这个测试的methodology存在明显的statistical flaw。41道题试图measure 17个psychological dimensions,意味着每个latent variable只有平均2.4个indicators。根据Nunnally(1978)的经典研究,一个可靠的psychometric scale至少需要10-20个items per factor才能达到acceptable的internal consistency (Cronbach’s alpha > 0.7)。当前这种sparse的design必然导致high measurement error和poor discriminant validity,换句话说,你隔周再测一次,很可能从IMFW变成BOSS,这并不是因为personality变了,而是measurement本身unreliable。
更值得探讨的是这些自嘲式标签背后的Barnum效应。

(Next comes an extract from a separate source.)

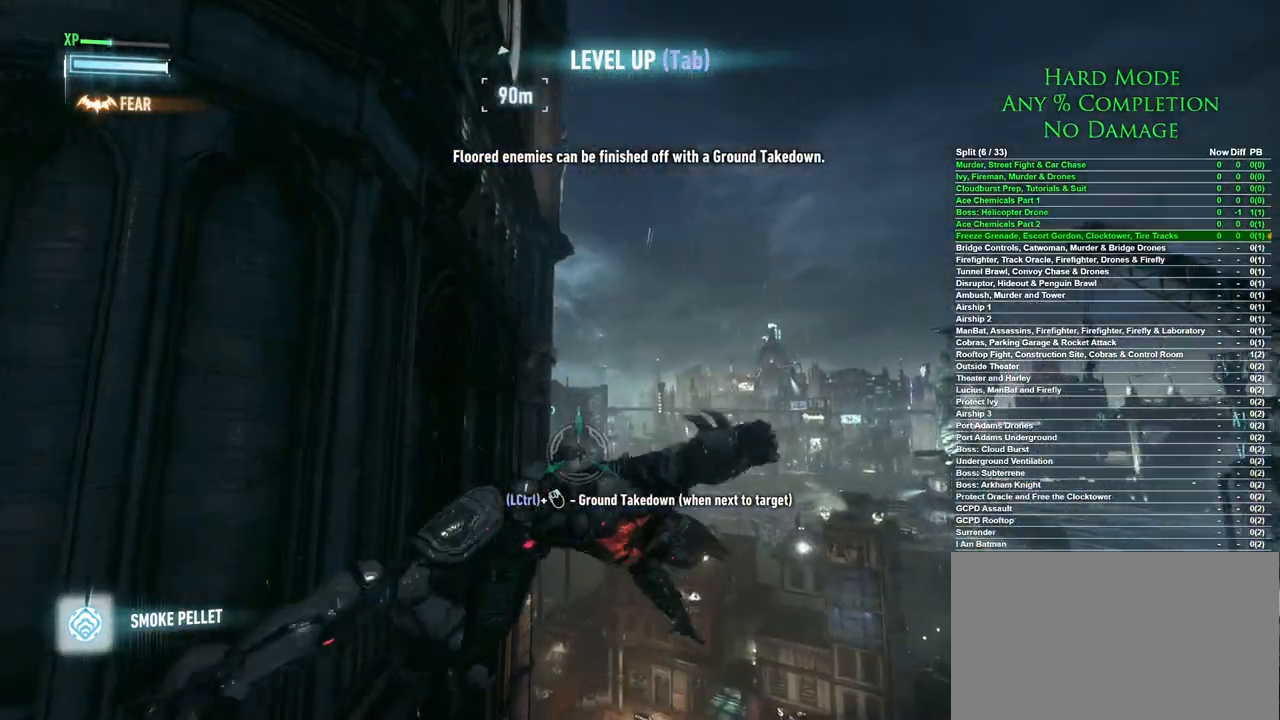
{"keys": [], "mouse": [], "events": [[167, "f", "down"], [267, "f", "up"]]}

Forer(1949)的开创性实验表明,当受试者收到vague且universally applicable的人格描述时,他们会倾向于认为这些描述高度准确且专为ta定制。SBTI使用的"IMFW(废物)"、"OJBK(无所谓人)"这类标签,实际上是一种negative but relatable的Barnum statements——它们足够模糊,可以fit almost anyone在特定情境下的self-perception,同时又通过自嘲的mechanism降低了cognitive dissonance。其实
我在FAANG做user behavior analysis时经常接触personality segmentation的tools。我们发现users are more likely to engage with assessments that confirm their existing self-narratives,即使underlying algorithm缺乏predictive validity。这让我想起当年被室友骗钱的经历——人总是倾向于相信那些resonate with their current emotional state的narratives,而不去质疑data quality。其实
从engineering perspective,"纯静态页面不收集数据"确实respect user privacy,但这并不能compensate for the lack of psychometric rigor。建议把SBTI当作entertainment而非diagnostic tool,毕竟用2.4个items去measure一个psychological construct,就像用single data point去predict quarterly revenue一样unreliable。真想了解自己,不妨去找经过validated的Big Five Inventory,那玩意儿有240道题,painful but scientifically sound。